## Task requirements
Your output should repeat the entries below exactly. It should contain no images.

## Exercise materials

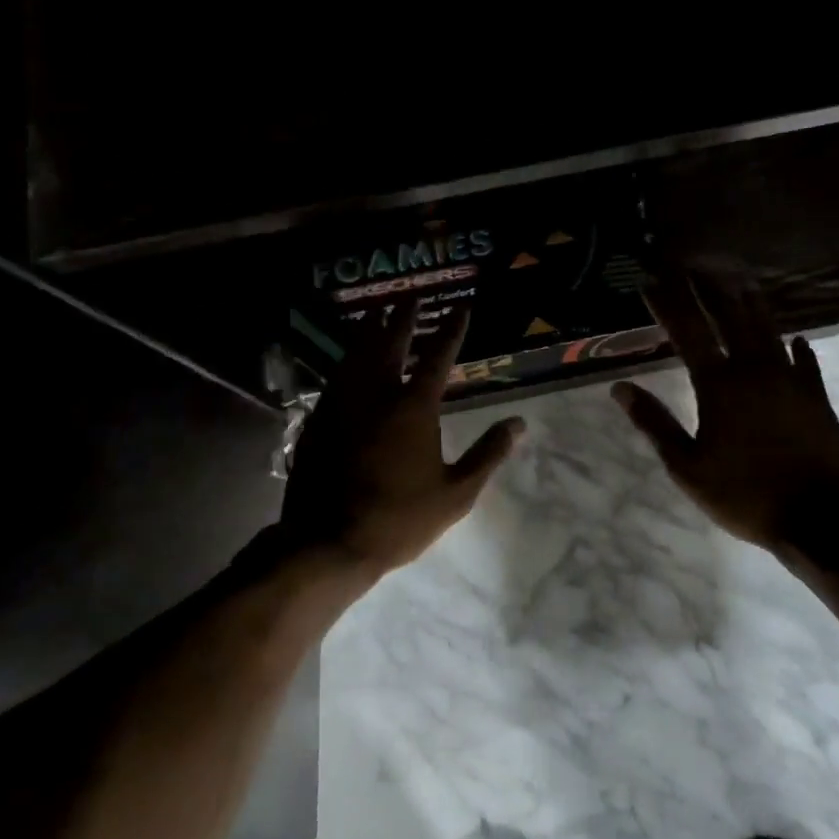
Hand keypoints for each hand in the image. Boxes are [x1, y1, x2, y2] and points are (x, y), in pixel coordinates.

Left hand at [282, 305, 524, 579]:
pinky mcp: (319, 419)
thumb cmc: (400, 519)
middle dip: (403, 318)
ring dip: (369, 329)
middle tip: (411, 297)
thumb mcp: (456, 493)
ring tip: (375, 312)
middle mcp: (377, 394)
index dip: (452, 329)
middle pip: (390, 343)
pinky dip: (346, 359)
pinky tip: (347, 359)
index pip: (438, 356)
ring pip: (356, 353)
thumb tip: (519, 423)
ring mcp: (343, 404)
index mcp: (414, 408)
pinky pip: (335, 376)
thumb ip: (488, 454)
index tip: (461, 307)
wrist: (329, 541)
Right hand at [613, 268, 838, 560]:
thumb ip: (654, 423)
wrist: (821, 520)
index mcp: (720, 385)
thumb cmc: (745, 495)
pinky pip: (805, 360)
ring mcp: (791, 380)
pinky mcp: (817, 396)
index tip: (650, 281)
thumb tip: (620, 388)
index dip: (667, 303)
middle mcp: (755, 370)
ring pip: (768, 328)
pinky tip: (795, 338)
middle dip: (708, 288)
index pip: (687, 331)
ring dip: (750, 302)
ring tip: (739, 281)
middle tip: (693, 266)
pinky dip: (796, 345)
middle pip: (729, 315)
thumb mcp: (687, 467)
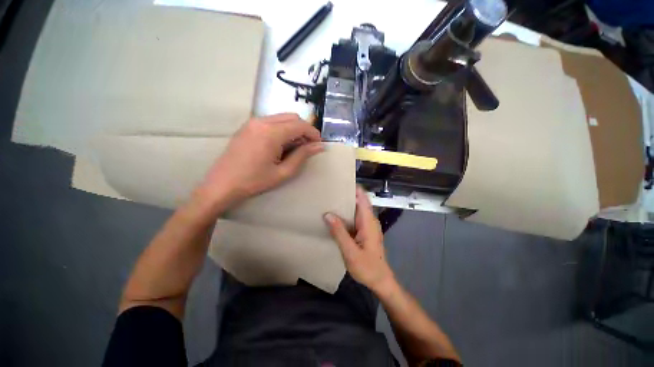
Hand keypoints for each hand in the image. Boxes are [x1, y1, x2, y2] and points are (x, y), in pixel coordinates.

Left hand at [199, 113, 322, 206]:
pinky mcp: (248, 126)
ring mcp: (253, 122)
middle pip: (292, 117)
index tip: (319, 144)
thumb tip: (320, 147)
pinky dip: (282, 129)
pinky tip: (281, 145)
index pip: (300, 125)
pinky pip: (271, 121)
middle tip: (308, 147)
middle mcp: (262, 121)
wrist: (222, 184)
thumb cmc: (254, 181)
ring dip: (293, 129)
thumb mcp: (283, 172)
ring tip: (296, 147)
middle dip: (304, 130)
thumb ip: (302, 156)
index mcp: (271, 133)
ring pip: (282, 118)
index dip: (313, 133)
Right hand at [324, 186, 395, 292]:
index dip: (354, 188)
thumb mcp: (350, 251)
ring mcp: (367, 226)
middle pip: (359, 202)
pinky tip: (335, 216)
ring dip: (345, 204)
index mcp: (368, 222)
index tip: (340, 182)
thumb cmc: (367, 267)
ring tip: (329, 200)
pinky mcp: (364, 231)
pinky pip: (355, 217)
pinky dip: (346, 214)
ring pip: (356, 209)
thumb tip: (328, 214)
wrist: (380, 280)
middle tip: (329, 191)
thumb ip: (339, 232)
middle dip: (346, 195)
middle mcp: (369, 220)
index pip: (363, 198)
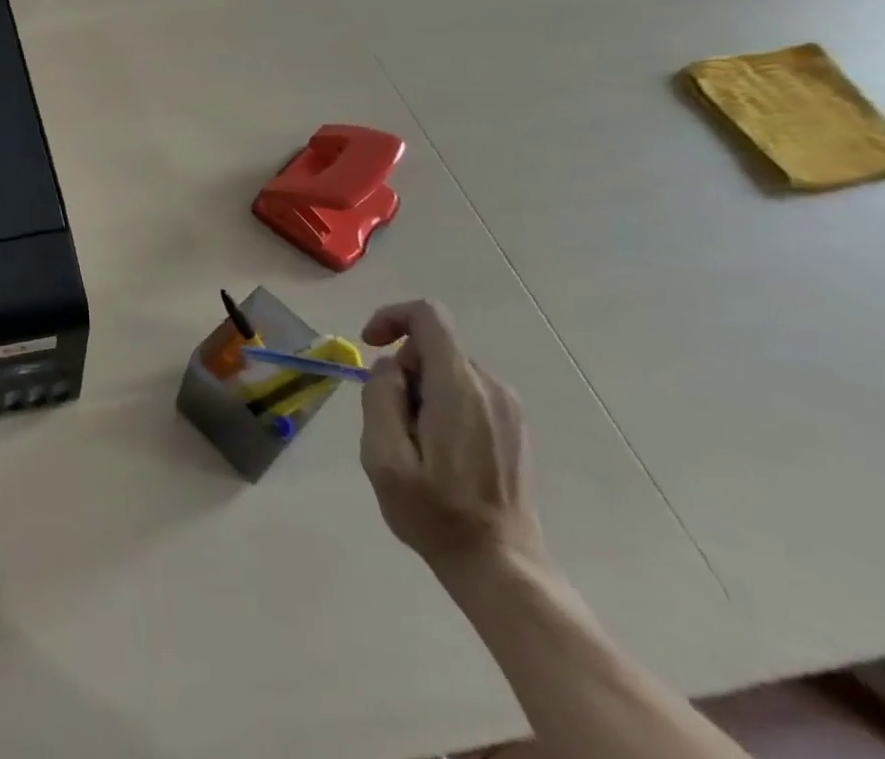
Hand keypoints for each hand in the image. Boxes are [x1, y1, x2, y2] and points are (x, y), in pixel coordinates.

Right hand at [358, 300, 548, 577]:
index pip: (428, 316)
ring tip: (417, 444)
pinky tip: (441, 452)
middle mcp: (490, 387)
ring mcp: (508, 407)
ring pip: (449, 370)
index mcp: (459, 388)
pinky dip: (444, 405)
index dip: (391, 317)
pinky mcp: (515, 427)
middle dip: (403, 371)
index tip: (369, 346)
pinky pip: (468, 391)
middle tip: (393, 422)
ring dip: (422, 392)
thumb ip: (380, 397)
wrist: (502, 568)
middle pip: (433, 347)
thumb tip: (389, 368)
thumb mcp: (383, 457)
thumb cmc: (435, 514)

## Reply to the task
Hand keypoints for each hand in the image. Boxes are [x1, y1, x2, y2] and points are (x, y), in pixel coordinates.

Left hand at [282, 305, 524, 579]:
pinky mcp: (319, 419)
thumb cmc: (400, 519)
middle dip: (403, 318)
ring dip: (369, 329)
middle tip: (411, 297)
thumb mcp: (456, 493)
ring tip: (375, 312)
middle mcp: (377, 394)
index dip: (452, 329)
middle pip: (390, 343)
pinky dip: (346, 359)
pinky tip: (347, 359)
index pip: (438, 356)
ring pip: (356, 353)
thumb tip: (519, 423)
ring mcp: (343, 404)
index mcp: (414, 408)
pinky pip: (335, 376)
thumb ip: (488, 454)
index tip: (461, 307)
wrist: (329, 541)
Right hand at [613, 268, 838, 560]:
thumb ip: (654, 423)
wrist: (821, 520)
index mcp: (720, 385)
thumb cmc: (745, 495)
pinky pip: (805, 360)
ring mcp: (791, 380)
pinky mcp: (817, 396)
index tip: (650, 281)
thumb tip: (620, 388)
index dip: (667, 303)
middle mcp: (755, 370)
ring pip: (768, 328)
pinky tip: (795, 338)
middle dip: (708, 288)
index pip: (687, 331)
ring dip: (750, 302)
ring tip: (739, 281)
middle tip: (693, 266)
pinky dip: (796, 345)
middle pip: (729, 315)
thumb mcp: (687, 467)
Hand keypoints for each hand in the image. Boxes are [x1, y1, x2, y2] and points are (x, y), in pixel coordinates.

Left hand at [199, 113, 322, 206]:
pinky mcp: (248, 126)
ring mcp: (253, 122)
middle pip: (292, 117)
index tip: (319, 144)
thumb tip: (320, 147)
pinky dip: (282, 129)
pinky tip: (281, 145)
index pip: (300, 125)
pinky pip: (271, 121)
middle tip: (308, 147)
middle mcp: (262, 121)
wrist: (222, 184)
thumb cmc: (254, 181)
ring dip: (293, 129)
thumb mcp: (283, 172)
ring tip: (296, 147)
middle dip: (304, 130)
thumb ip: (302, 156)
index mcp: (271, 133)
ring pip: (282, 118)
index dip: (313, 133)
Right hand at [324, 186, 395, 292]:
index dip: (354, 188)
thumb mcp: (350, 251)
ring mcp: (367, 226)
middle pip: (359, 202)
pinky tip: (335, 216)
ring dip: (345, 204)
index mcp: (368, 222)
index tip: (340, 182)
thumb cmc: (367, 267)
ring tip: (329, 200)
pinky mcp: (364, 231)
pinky pip: (355, 217)
pinky dip: (346, 214)
ring pip: (356, 209)
thumb tip: (328, 214)
wrist: (380, 280)
middle tip: (329, 191)
thumb ip: (339, 232)
middle dip: (346, 195)
middle mcp: (369, 220)
index pip: (363, 198)
Hand keypoints for each hand in the image. Boxes are [x1, y1, x2, y2] and points are (x, y), in pixel coordinates.

Right hand at [358, 300, 548, 577]:
index pip: (428, 316)
ring tip: (417, 444)
pinky tip: (441, 452)
middle mcp: (490, 387)
ring mcp: (508, 407)
ring pip: (449, 370)
index mcp: (459, 388)
pinky dip: (444, 405)
index dip: (391, 317)
pinky mcp: (515, 427)
middle dip: (403, 371)
index tip: (369, 346)
pinky pip: (468, 391)
middle tip: (393, 422)
ring dip: (422, 392)
thumb ip: (380, 397)
wrist: (502, 568)
middle pip: (433, 347)
thumb tip: (389, 368)
thumb mcp: (383, 457)
thumb cmc: (435, 514)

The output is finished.